Work order -> Find the word "players" in the records and copy every line where it occurs.

(Source records)
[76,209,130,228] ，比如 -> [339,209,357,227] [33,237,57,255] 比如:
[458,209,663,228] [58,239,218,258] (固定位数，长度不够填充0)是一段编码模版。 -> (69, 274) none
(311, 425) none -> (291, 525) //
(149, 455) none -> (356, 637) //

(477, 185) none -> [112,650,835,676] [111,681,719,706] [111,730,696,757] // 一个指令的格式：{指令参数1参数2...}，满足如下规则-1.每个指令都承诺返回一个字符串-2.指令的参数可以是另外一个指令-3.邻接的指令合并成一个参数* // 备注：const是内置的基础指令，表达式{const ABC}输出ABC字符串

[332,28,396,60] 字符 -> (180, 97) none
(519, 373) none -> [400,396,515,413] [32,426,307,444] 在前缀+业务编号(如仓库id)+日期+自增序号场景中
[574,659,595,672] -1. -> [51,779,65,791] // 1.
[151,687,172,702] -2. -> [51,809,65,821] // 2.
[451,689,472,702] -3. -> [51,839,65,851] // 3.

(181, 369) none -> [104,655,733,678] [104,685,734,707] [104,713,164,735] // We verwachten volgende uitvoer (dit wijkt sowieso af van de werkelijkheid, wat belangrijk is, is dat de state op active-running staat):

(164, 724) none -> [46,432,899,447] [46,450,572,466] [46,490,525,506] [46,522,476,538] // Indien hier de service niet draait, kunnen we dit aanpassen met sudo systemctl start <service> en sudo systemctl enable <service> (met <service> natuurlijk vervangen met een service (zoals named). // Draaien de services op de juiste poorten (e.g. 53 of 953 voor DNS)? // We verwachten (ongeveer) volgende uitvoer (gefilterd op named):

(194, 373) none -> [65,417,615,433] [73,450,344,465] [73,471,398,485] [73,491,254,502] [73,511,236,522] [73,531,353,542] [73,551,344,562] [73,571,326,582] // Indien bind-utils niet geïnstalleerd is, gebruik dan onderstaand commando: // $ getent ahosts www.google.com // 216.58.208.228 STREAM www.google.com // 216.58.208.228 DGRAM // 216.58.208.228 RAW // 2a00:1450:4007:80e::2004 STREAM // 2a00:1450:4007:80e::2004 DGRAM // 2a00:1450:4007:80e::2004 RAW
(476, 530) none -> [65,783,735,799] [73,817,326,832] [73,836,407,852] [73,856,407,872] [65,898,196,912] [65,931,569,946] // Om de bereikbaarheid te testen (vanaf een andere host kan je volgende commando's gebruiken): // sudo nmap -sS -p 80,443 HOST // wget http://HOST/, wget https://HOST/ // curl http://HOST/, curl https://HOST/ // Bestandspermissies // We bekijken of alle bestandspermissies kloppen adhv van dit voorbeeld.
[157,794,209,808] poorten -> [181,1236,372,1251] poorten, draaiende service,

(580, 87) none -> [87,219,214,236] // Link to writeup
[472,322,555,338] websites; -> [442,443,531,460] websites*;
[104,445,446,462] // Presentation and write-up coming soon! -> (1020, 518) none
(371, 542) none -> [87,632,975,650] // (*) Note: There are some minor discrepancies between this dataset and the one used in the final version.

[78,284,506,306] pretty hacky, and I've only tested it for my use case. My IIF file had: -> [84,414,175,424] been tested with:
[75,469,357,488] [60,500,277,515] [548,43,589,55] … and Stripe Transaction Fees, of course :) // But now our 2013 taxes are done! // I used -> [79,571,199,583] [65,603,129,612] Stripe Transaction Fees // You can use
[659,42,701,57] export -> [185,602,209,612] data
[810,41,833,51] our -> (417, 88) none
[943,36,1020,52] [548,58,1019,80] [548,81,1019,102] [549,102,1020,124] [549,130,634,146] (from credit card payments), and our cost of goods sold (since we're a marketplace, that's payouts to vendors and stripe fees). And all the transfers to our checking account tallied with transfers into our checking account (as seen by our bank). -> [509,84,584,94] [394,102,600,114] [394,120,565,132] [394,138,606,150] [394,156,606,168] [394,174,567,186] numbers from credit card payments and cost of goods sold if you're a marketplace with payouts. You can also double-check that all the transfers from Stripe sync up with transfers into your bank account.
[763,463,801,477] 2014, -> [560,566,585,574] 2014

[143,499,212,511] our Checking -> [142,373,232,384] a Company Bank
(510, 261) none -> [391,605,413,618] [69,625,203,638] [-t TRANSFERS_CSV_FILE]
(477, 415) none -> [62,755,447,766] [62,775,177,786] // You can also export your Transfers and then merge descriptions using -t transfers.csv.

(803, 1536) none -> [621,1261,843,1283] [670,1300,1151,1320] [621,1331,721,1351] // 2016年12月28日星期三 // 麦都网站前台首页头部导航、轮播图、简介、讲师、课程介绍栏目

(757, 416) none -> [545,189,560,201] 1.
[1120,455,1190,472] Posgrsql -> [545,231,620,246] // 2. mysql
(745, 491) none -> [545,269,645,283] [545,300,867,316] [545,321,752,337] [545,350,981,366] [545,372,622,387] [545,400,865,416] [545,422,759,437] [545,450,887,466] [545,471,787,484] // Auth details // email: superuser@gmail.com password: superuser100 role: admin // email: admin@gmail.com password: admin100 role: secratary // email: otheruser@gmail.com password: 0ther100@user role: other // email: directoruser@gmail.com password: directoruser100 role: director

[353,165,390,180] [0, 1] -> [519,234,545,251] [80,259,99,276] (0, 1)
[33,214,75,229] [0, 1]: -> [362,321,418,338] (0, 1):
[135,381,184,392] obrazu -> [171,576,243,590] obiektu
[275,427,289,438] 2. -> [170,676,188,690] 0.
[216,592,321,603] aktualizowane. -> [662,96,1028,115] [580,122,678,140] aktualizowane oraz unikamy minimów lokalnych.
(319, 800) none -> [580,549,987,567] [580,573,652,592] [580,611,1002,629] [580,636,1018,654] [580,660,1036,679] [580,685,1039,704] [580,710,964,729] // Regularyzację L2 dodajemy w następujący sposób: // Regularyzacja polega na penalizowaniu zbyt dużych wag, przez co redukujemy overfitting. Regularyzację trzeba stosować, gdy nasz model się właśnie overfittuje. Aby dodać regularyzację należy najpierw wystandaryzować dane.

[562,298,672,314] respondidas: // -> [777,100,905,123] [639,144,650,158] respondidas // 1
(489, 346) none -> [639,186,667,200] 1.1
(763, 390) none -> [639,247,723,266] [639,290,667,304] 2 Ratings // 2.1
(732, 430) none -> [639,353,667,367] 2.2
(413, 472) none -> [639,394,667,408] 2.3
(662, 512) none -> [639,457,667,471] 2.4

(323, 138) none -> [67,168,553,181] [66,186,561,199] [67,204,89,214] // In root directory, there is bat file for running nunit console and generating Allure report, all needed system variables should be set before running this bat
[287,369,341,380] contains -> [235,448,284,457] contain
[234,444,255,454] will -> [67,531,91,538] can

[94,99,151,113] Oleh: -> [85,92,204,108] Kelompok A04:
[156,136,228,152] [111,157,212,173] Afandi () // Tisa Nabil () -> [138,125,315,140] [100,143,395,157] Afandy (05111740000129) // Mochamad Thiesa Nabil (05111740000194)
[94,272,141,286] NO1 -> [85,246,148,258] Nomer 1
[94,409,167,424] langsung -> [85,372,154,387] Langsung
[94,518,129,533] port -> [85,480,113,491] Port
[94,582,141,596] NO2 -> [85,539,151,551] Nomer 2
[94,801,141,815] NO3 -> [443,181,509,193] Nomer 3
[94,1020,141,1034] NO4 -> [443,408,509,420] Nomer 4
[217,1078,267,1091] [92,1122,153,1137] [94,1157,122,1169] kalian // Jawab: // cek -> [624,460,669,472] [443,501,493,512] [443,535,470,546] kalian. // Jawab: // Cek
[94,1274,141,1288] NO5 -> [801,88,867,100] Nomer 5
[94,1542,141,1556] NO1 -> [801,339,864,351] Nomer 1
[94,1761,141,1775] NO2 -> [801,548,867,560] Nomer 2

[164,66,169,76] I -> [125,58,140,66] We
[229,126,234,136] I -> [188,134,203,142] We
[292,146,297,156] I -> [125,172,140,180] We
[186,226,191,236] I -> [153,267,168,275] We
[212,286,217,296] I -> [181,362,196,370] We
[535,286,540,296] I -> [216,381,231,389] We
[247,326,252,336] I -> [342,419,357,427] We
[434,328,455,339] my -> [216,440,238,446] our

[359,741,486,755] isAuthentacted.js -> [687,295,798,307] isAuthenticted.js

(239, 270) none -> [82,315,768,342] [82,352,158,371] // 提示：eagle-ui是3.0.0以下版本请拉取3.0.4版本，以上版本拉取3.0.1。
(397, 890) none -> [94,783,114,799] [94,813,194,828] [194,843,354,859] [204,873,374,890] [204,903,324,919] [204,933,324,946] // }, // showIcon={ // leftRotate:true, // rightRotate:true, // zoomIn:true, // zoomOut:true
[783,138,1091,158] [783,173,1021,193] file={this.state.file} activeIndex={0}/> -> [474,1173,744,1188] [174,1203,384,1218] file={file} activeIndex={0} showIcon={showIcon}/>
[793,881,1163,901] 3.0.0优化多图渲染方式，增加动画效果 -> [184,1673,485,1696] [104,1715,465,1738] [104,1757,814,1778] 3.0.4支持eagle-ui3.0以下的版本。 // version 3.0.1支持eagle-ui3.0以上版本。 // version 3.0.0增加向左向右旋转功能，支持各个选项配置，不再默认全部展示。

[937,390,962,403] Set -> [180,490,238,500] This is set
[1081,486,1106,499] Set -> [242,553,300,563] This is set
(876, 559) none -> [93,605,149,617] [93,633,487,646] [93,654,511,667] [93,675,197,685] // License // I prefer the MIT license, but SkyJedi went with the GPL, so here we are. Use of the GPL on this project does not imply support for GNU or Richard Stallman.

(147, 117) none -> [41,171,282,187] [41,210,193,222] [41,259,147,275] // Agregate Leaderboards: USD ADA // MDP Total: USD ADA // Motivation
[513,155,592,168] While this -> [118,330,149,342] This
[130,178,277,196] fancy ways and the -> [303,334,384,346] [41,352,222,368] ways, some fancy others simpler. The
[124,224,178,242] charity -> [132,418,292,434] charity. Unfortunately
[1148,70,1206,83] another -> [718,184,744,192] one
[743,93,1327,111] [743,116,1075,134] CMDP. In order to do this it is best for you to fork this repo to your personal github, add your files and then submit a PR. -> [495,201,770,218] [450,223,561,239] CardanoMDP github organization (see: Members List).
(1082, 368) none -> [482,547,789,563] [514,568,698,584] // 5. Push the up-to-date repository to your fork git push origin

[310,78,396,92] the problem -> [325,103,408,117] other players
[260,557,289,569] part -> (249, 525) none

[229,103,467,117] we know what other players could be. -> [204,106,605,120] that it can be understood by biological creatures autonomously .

Finished exercise ->
[310,78,396,92] the problem -> [325,103,408,117] other players
[229,103,467,117] we know what other players could be. -> [204,106,605,120] that it can be understood by biological creatures autonomously .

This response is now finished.